We use tokio::sync::mpsc::channel to create asynchronous, multi-producer, single-consumer channels. These are basically conveyor belts between our pipeline stages.

We have a sender (tx) can be cloned and given to many producer tasks.

and a receiver (rx) can only be used by one consumer task at a time. (but this is fine, and I'll explain more later)

When multiple consumers need to pull tasks from a single shared channel receiver (e.g., multiple file readers taking paths from input_paths_rx), the Arc<Mutex<Receiver>> pattern is used.

let maybe_path = {
	let mut guard = rx.lock().await; // Yields if lock is busy (i.e. another worker is using it rn)
	guard.recv().await // Yields if channel is empty (when channel is not empty, it finishes and returns the result)
};
// The `guard` (MutexGuard) is dropped here, releasing the lock so other workers can continue.

A common question is whether holding the lock across an .await can cause problems. For example, if worker1 calls let mut guard = rx.lock().await; guard.recv().await;, it holds the lock while waiting for a message. What happens to worker2?

loop {
	let maybe_job = rx.blocking_lock().blocking_recv(); // Blocks the current thread (the one that is spawned)
	let Some(job) = maybe_job else { break };
	// Process job...
}
// The lock is released when `blocking_lock()` returns its guard,
// or when the guard is dropped at the end of the statement.

How tokio::fs works under the hood (File I/O)

Tokio's asynchronous file system operations, such as tokio::fs::read_to_string, are implemented using tokio::task::spawn_blocking internally.

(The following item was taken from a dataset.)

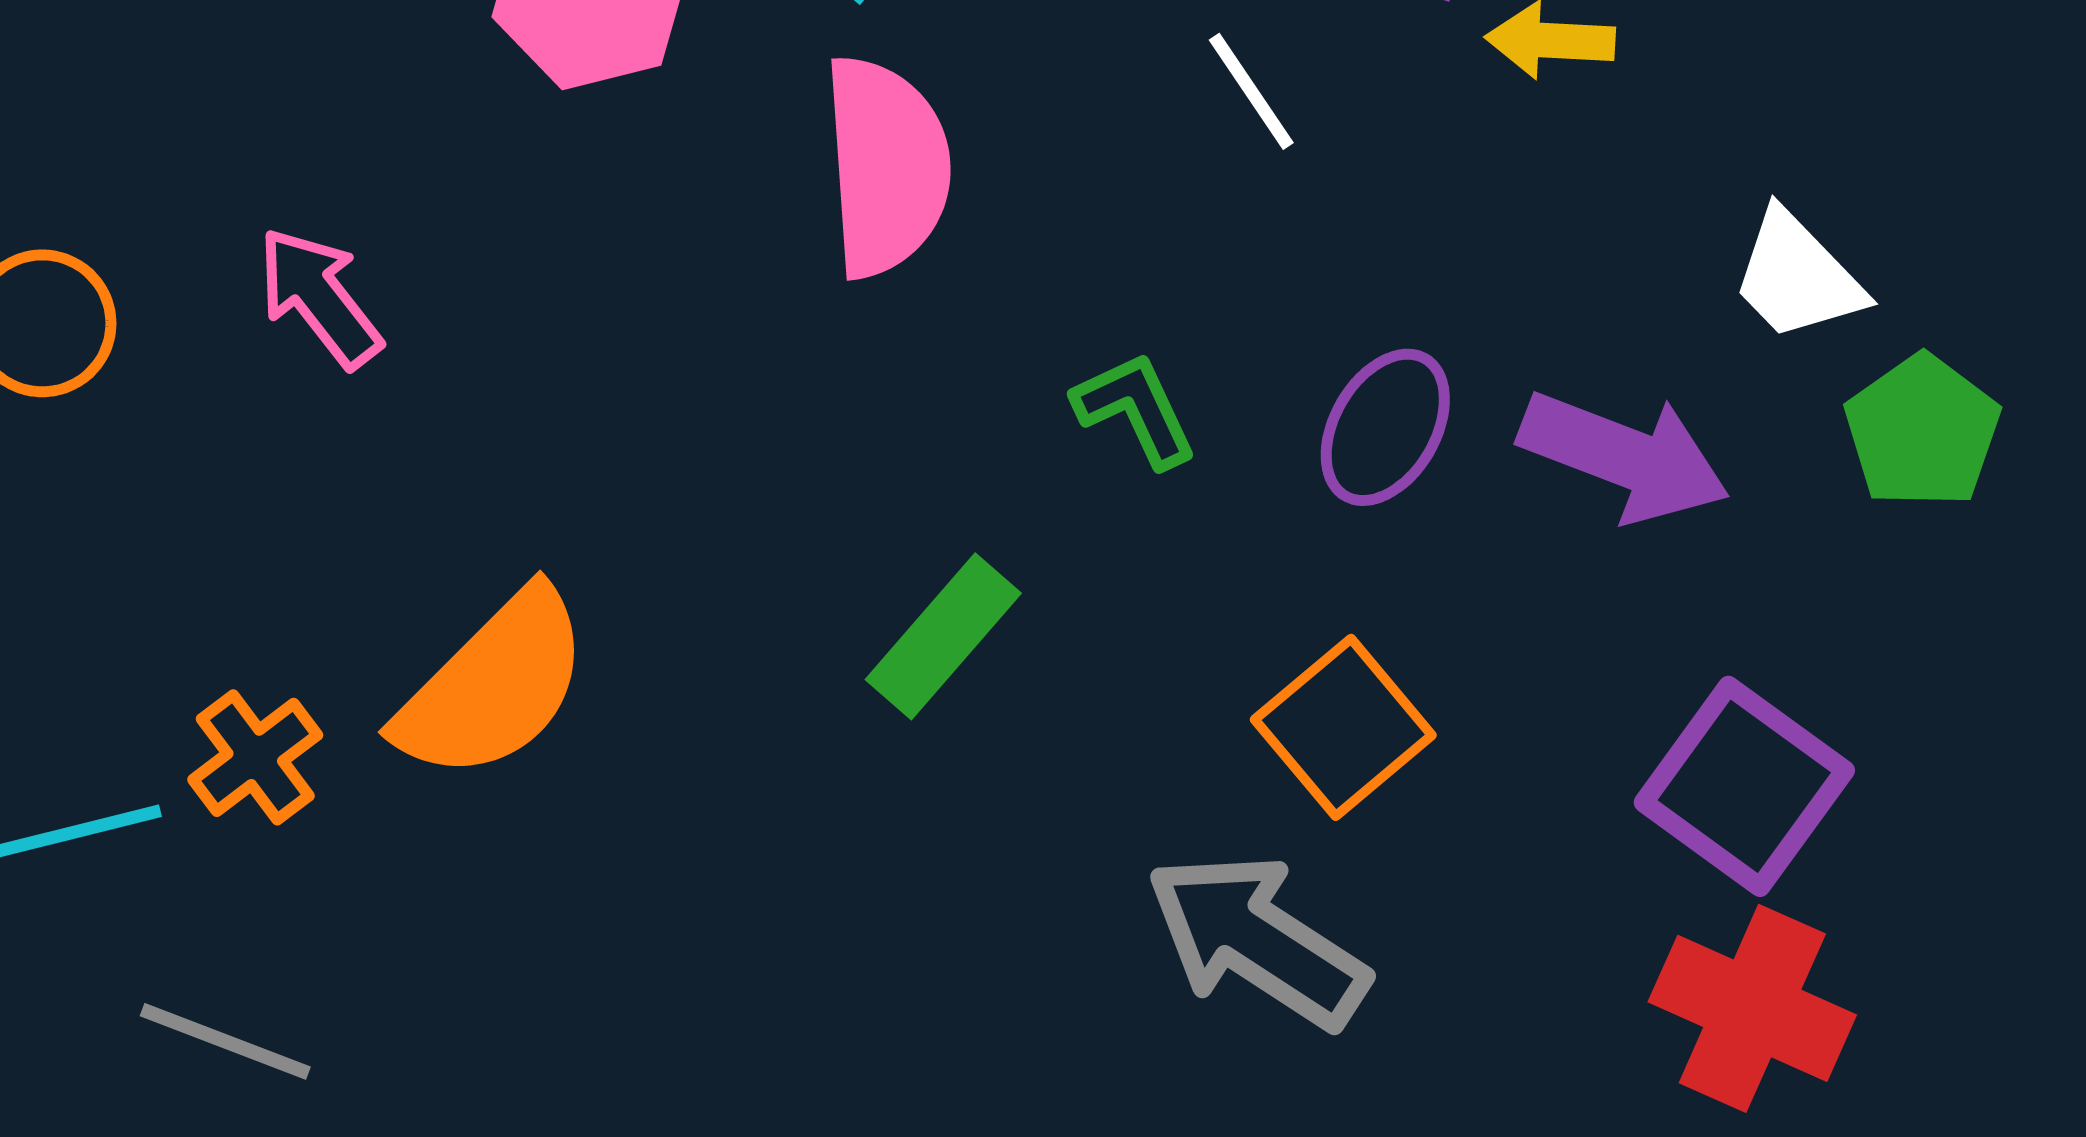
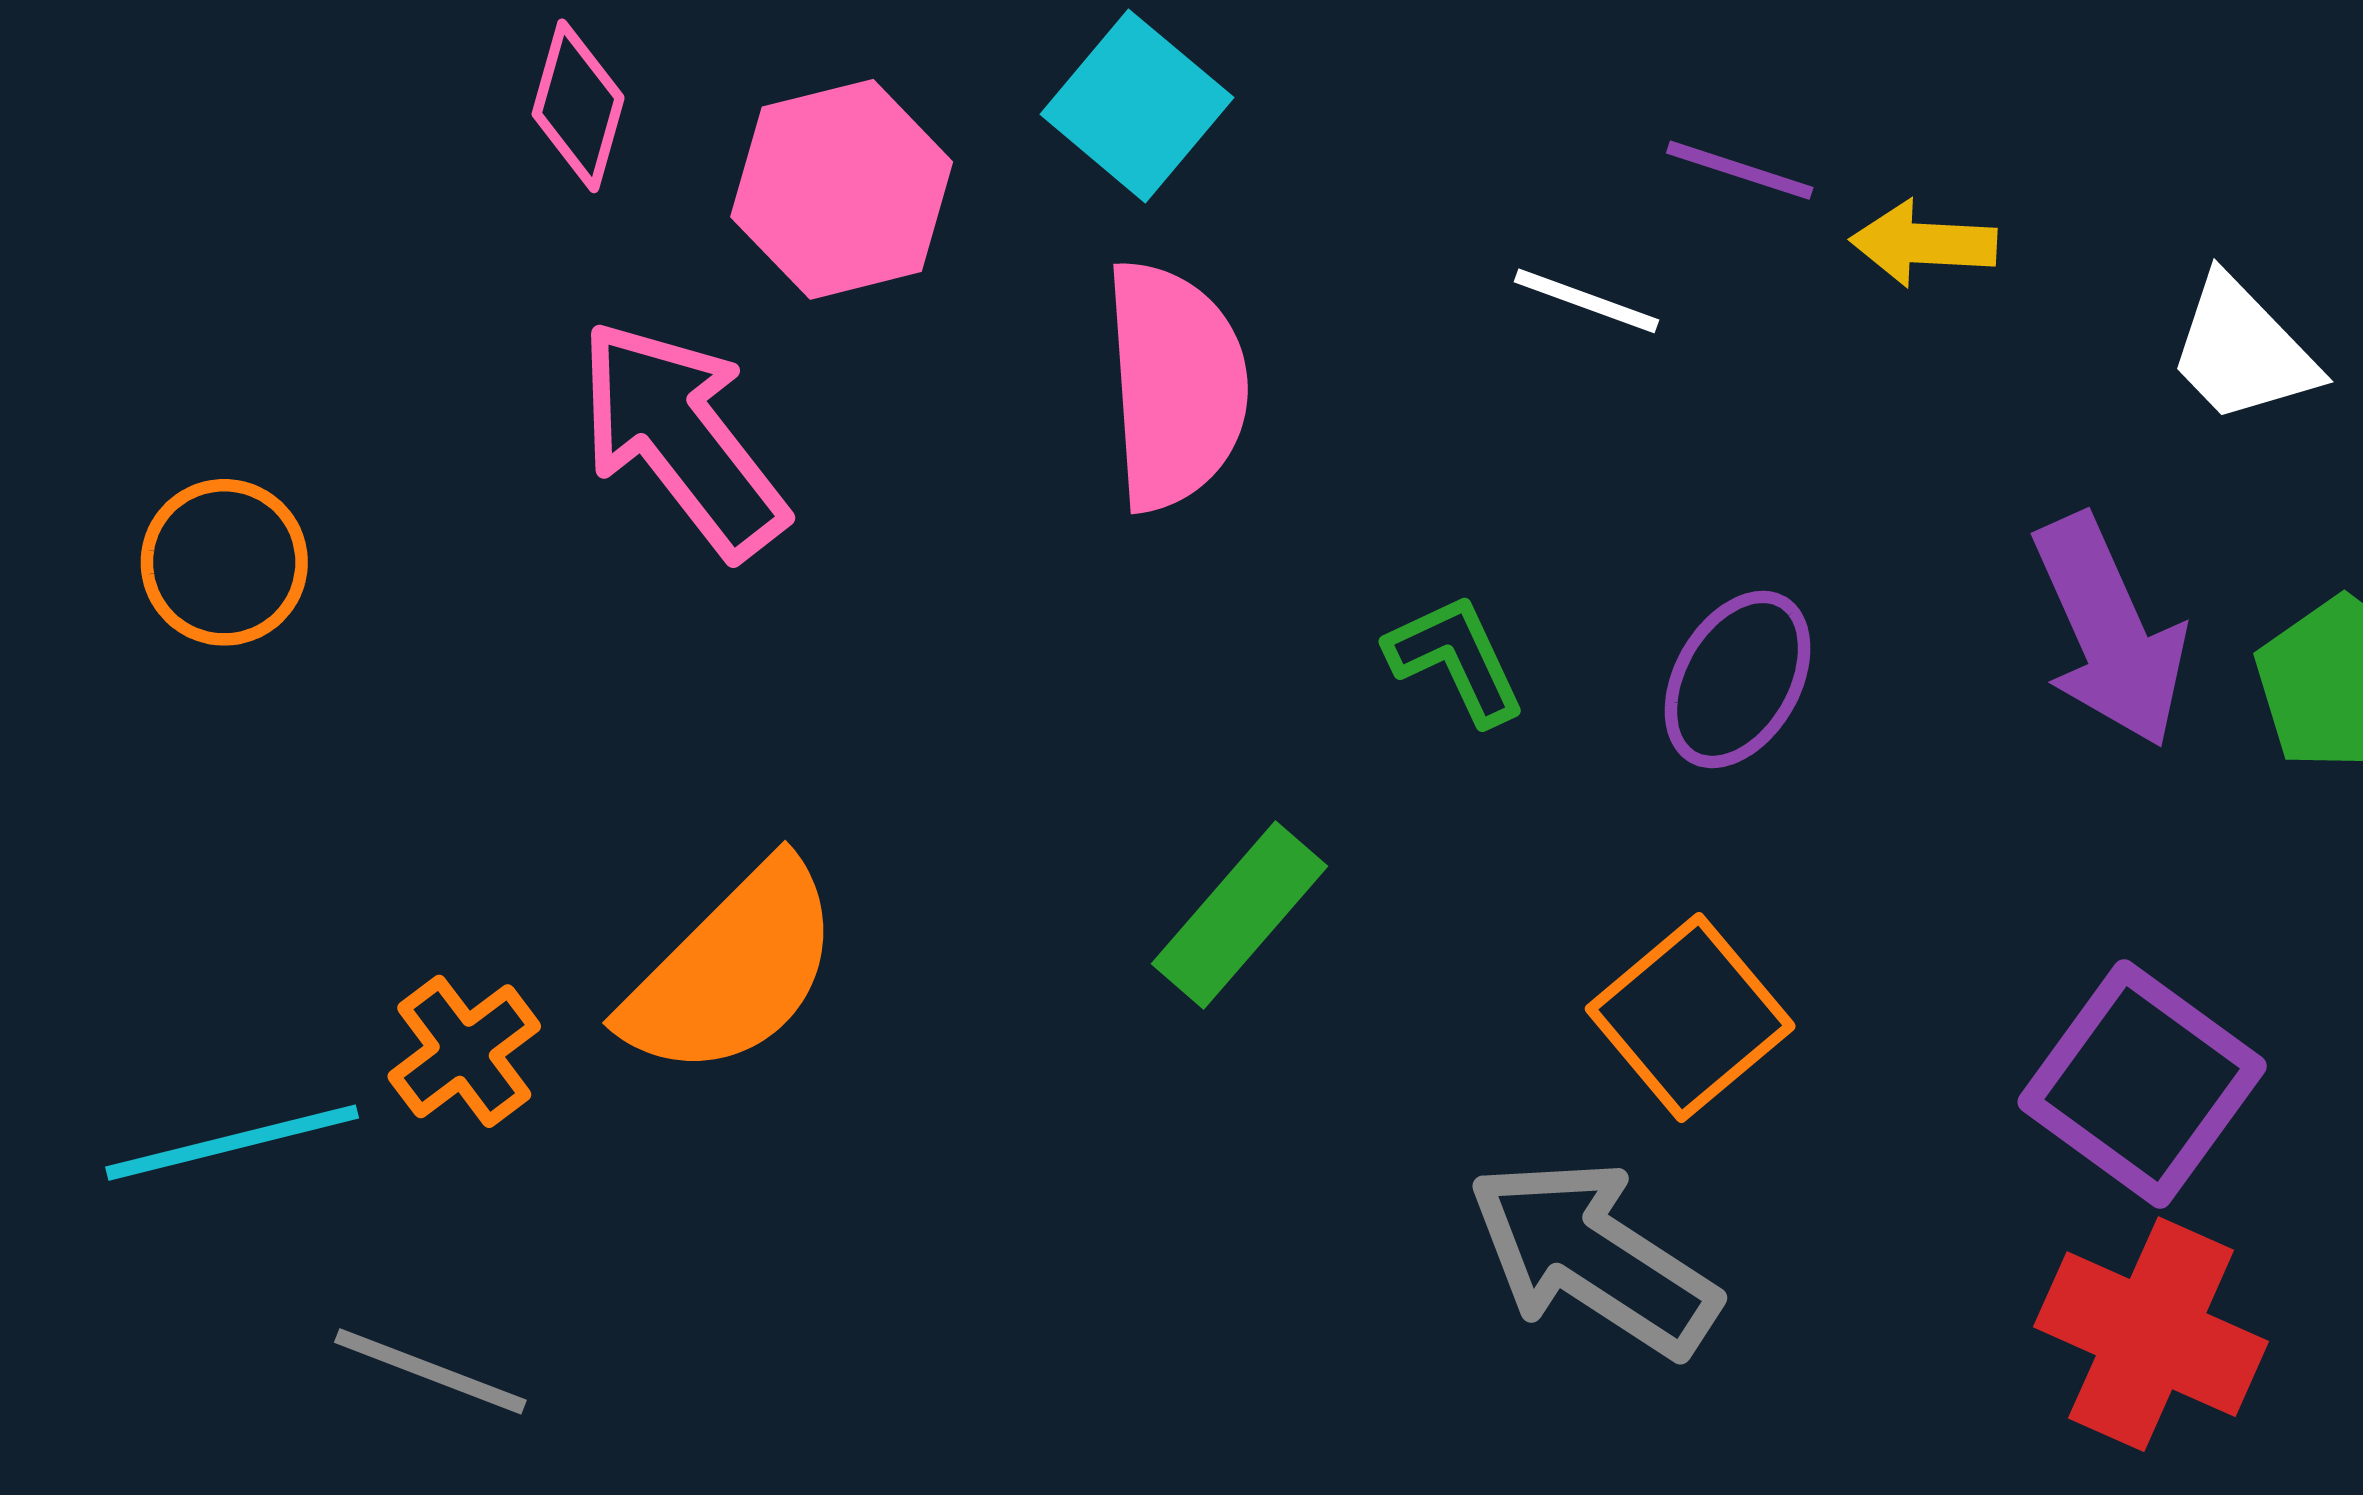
white line: (1251, 91) -> (1587, 301), turned -36
white trapezoid: (1797, 276) -> (2242, 350), moved
pink arrow: (319, 297) -> (682, 438), moved, size x1.5
purple arrow: (1624, 456) -> (2109, 631), moved, turned 45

// This async call sends the actual file reading work to Tokio's dedicated
// blocking thread pool, freeing up the current async worker thread.
match tokio::fs::read_to_string(&path).await { /* ... */ }

Other things I considered

Alternative concurrency implementations/runtimes

While tokio::sync::mpsc channels are used here since I have to use the Tokio runtime (better support in general for other open source libraries), other high-performance channel libraries exist, like crossbeam-channel or flume, and also offer good throughput and latency characteristics and can be used in both synchronous and asynchronous contexts (often requiring tokio::task::spawn_blocking or adapters for async usage). The choice often depends on the specific project's dependencies and whether a fully asynchronous channel is strictly necessary or if a blocking channel integrated with blocking tasks is more appropriate.

Sharing sentence embedding model instances to reduce memory

For the Chunker and Embedder stages, I also considered sharing a single SentenceEmbeddingsModelType::AllMiniLmL12V2 instance across multiple workers, rather than having each worker load its own copy.

However, this is currently not straightforward (or not possible without deep cloning) within the rust-bert library due to underlying tch (LibTorch/PyTorch) tensor types not consistently implementing Rust's Send and Sync traits for safe sharing and mutation across multiple threads. Specifically, tch::Tensor does not implement Sync, which prevents multiple threads from safely holding shared references to a single tensor instance for concurrent inference.

Though, I think it is possible to share the model weights in memory and only allocate for inference. Maybe another day I'll try doing this.